Just his inner voice and the crashing of waves.
The 22-year-old Newport Beach man took a three-month solo
photography and surfing trek along the coast of Peru and Chile that
ended Oct. 16. It was an amazing journey for the aspiring
photographer who captured more than 3,500 snapshots of South American
coastal living on film -- a life starkly different from the affluent
coast he was raised on.
Armed with his equipment, the utterly awestruck Rinek skimmed
through the salt water, desert, lakes, rivers and a landscape
nestling rich heritage, intriguing yet colorful personalities and an
ancient civilization.
Be it riding 16-foot waves in Punte de Lobos, sandboarding rapidly
down a giant, steep desert dune in Arequipa or taking in the view of
a canyon bigger than the Grand Canyon, the experience was truly
stimulating, Rinek said.
But what he enjoyed most was being in sync with nature at one of
the national parks in Chile where he camped for a week.
“It snowed one night and the ground just suddenly became all
white,” Rinek said. “The glaciers, the lakes, the towering mountains
-- it was beautiful.”
Going horseback riding to look at the Inca ruins was also a
delectable experience.
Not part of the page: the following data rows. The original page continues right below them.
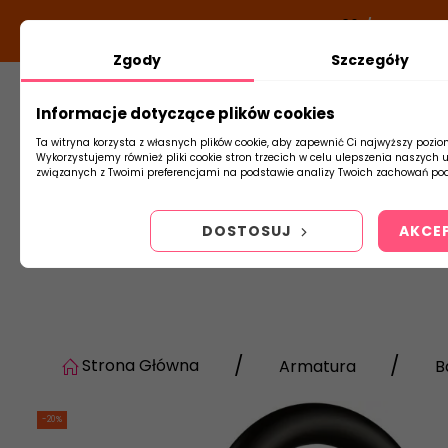
DODATKOWY RABAT Z KODEM:
NEWLOOK26
/
TUBADZIN
Zgody
Szczegóły
Informacje dotyczące plików cookies
Płytki
Arm
Ta witryna korzysta z własnych plików cookie, aby zapewnić Ci najwyższy pozio
Wykorzystujemy również pliki cookie stron trzecich w celu ulepszenia naszych 
związanych z Twoimi preferencjami na podstawie analizy Twoich zachowań pod
DOSTOSUJ
AKCE
Strona Główna
Armatura
B
-20%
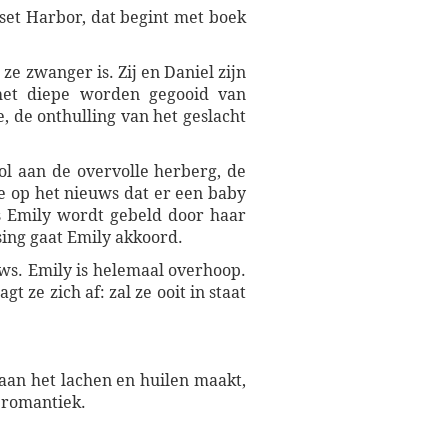
set Harbor, dat begint met boek
ze zwanger is. Zij en Daniel zijn
het diepe worden gegooid van
, de onthulling van het geslacht
l aan de overvolle herberg, de
e op het nieuws dat er een baby
s Emily wordt gebeld door haar
sing gaat Emily akkoord.
ws. Emily is helemaal overhoop.
 ze zich af: zal ze ooit in staat
aan het lachen en huilen maakt,
e romantiek.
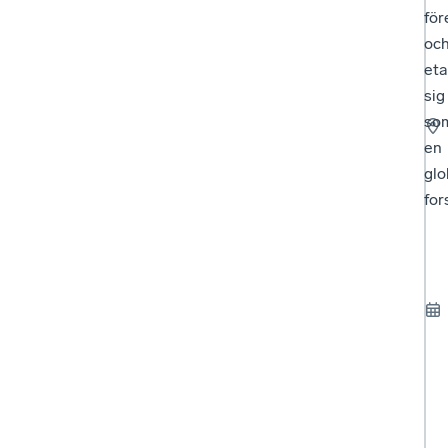
för
oc
eta
sig
so
en
glo
for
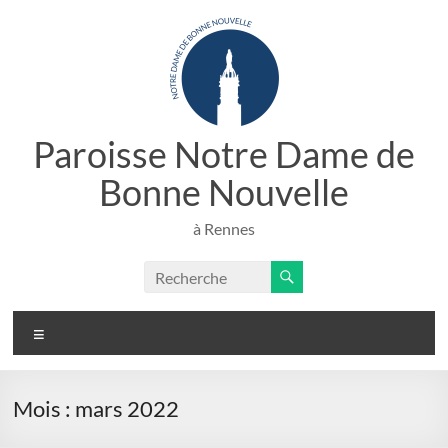
Aller
au
contenu
Paroisse Notre Dame de
Bonne Nouvelle
à Rennes
Menu
Mois :
mars 2022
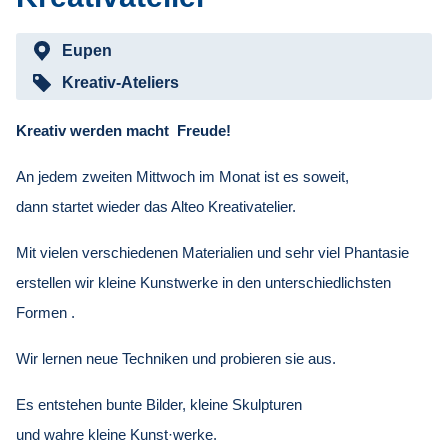
Eupen
Kreativ-Ateliers
Kreativ werden macht Freude!
An jedem zweiten Mittwoch im Monat ist es soweit,
dann startet wieder das Alteo Kreativatelier.
Mit vielen verschiedenen Materialien und sehr viel Phantasie
erstellen wir kleine Kunstwerke in den unterschiedlichsten
Formen .
Wir lernen neue Techniken und probieren sie aus.
Es entstehen bunte Bilder, kleine Skulpturen
und wahre kleine Kunst·werke.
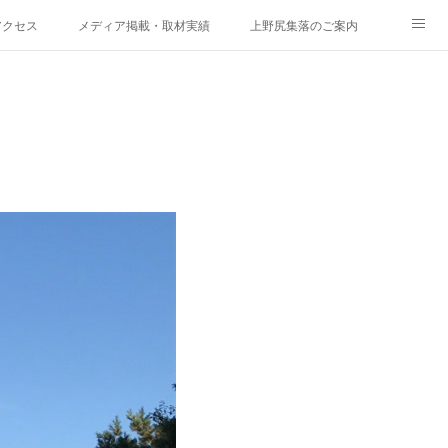
アクセス
メディア掲載・取材実績
上野尻集落のご案内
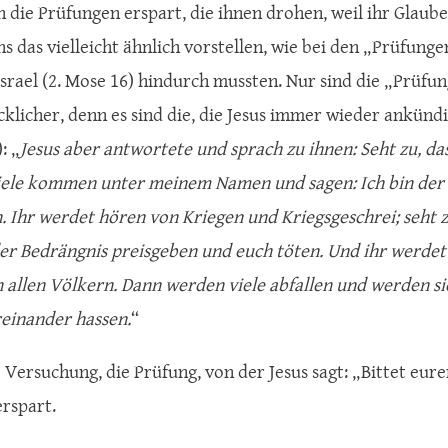
n die Prüfungen erspart, die ihnen drohen, weil ihr Glaube
s das vielleicht ähnlich vorstellen, wie bei den „Prüfung
Israel (2. Mose 16) hindurch mussten. Nur sind die „Prüfu
ecklicher, denn es sind die, die Jesus immer wieder ankündi
: „
Jesus aber antwortete und sprach zu ihnen: Seht zu, da
ele kommen unter meinem Namen und sagen: Ich bin der C
. Ihr werdet hören von Kriegen und Kriegsgeschrei; seht 
der Bedrängnis preisgeben und euch töten. Und ihr werd
n allen Völkern. Dann werden viele abfallen und werden 
reinander hassen.
“
ie Versuchung, die Prüfung, von der Jesus sagt: „Bittet eu
erspart.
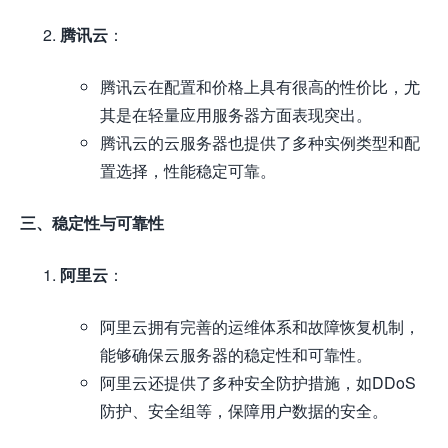
腾讯云
：
腾讯云在配置和价格上具有很高的性价比，尤
其是在轻量应用服务器方面表现突出。
腾讯云的云服务器也提供了多种实例类型和配
置选择，性能稳定可靠。
三、稳定性与可靠性
阿里云
：
阿里云拥有完善的运维体系和故障恢复机制，
能够确保云服务器的稳定性和可靠性。
阿里云还提供了多种安全防护措施，如DDoS
防护、安全组等，保障用户数据的安全。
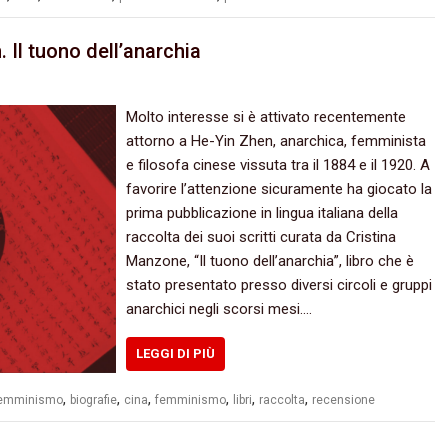
Il tuono dell’anarchia
Molto interesse si è attivato recentemente
attorno a He-Yin Zhen, anarchica, femminista
e filosofa cinese vissuta tra il 1884 e il 1920. A
favorire l’attenzione sicuramente ha giocato la
prima pubblicazione in lingua italiana della
raccolta dei suoi scritti curata da Cristina
Manzone, “Il tuono dell’anarchia”, libro che è
stato presentato presso diversi circoli e gruppi
anarchici negli scorsi mesi.…
LEGGI DI PIÙ
,
,
,
,
,
,
femminismo
biografie
cina
femminismo
libri
raccolta
recensione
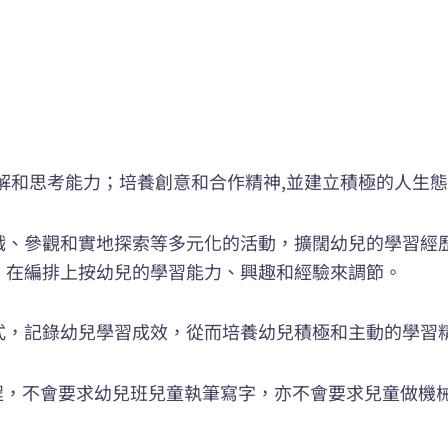
解和思考能力；培養創意和合作精神,並建立積極的人生
戲、參觀和實地探索等多元化的活動，擴闊幼兒的學習經
，在編排上按幼兒的學習能力、興趣和經驗來調節。
式，記錄幼兒學習成效，從而培養幼兒積極和主動的學習
劃課程，不會要求幼兒班兒童執筆寫字，亦不會要求兒童做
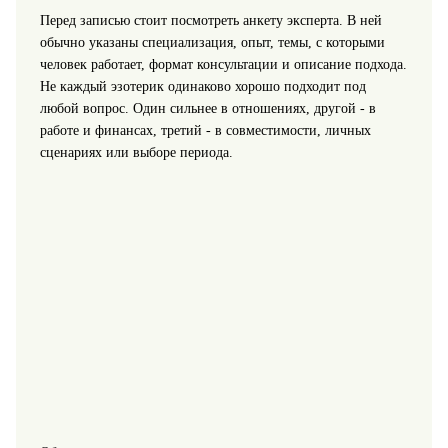
Перед записью стоит посмотреть анкету эксперта. В ней
обычно указаны специализация, опыт, темы, с которыми
человек работает, формат консультации и описание подхода.
Не каждый эзотерик одинаково хорошо подходит под
любой вопрос. Один сильнее в отношениях, другой - в
работе и финансах, третий - в совместимости, личных
сценариях или выборе периода.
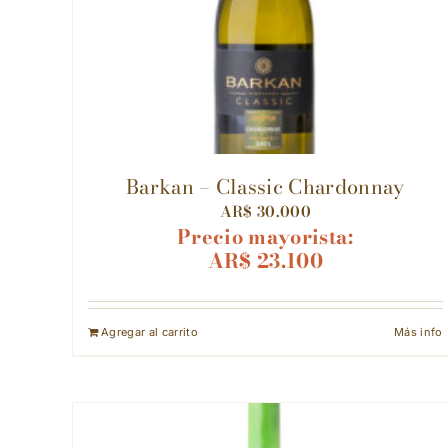
Barkan – Classic Chardonnay
AR$
30.000
Precio mayorista:
AR$
23.100
Agregar al carrito
Más info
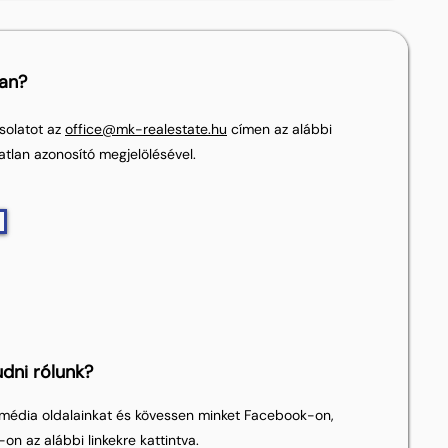
lan?
solatot az
office@mk-realestate.hu
címen az alábbi
atlan azonosító megjelölésével.
dni rólunk?
média oldalainkat és kövessen minket Facebook-on,
on az alábbi linkekre kattintva.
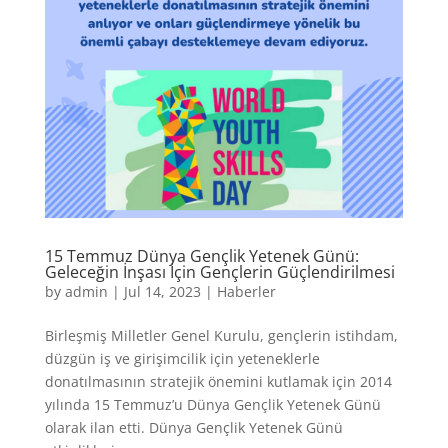
15 Temmuz Dünya Gençlik Yetenek Günü:
Geleceğin İnşası İçin Gençlerin Güçlendirilmesi
by
admin
|
Jul 14, 2023
|
Haberler
Birleşmiş Milletler Genel Kurulu, gençlerin istihdam,
düzgün iş ve girişimcilik için yeteneklerle
donatılmasının stratejik önemini kutlamak için 2014
yılında 15 Temmuz’u Dünya Gençlik Yetenek Günü
olarak ilan etti. Dünya Gençlik Yetenek Günü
There were ruins just up the hill from his
hostel that the natives called “Saqsaywaman” -- which, even when said
in Spanish, sounded like “sexy woman,” Rinek said.
Toward the end of the trip, Rinek could almost converse in
Spanish, but sometimes messed up similar-sounding words such as dias
(day) and dios (god).
“So I’d say ‘Good God’ for ‘Good day’ and people were wondering
what I was talking about,” he said with a laugh.
The town of Cuzco, snuggled in a valley between a circle of
mountains, fascinated him, Rinek said. Everyone in that town has a
ceramic tile roof on their house that overlooks cobblestoned streets,
he said.
A surfer all of his life, Rinek relished the humungous waves he
surfed with the locals off the Chilean coast.
For him, traveling through a Third-World country was like a
living, breathing paradox.
“I didn’t quite know what to expect,” he said. “There were some
villages where the homes didn’t have roofs. But there were cities as
well that looked like, well, a second-world city.”
Being by himself for the first time in an alien setting was a
novel experience.
“It was almost a test,” he said. “It’s fun, though. You can do
what you want when you want to do it.”
As the photographer in him peeled the layers off each and every
scene to capture its essence, the philosopher in him sometimes
strolled away to do some soul searching.
“My mind would talk to itself a lot,” Rinek said. “Mostly about
what I’m doing with my life. I’ve always known what I wanted to do,
but this just helped set it a little more solid in my brain.”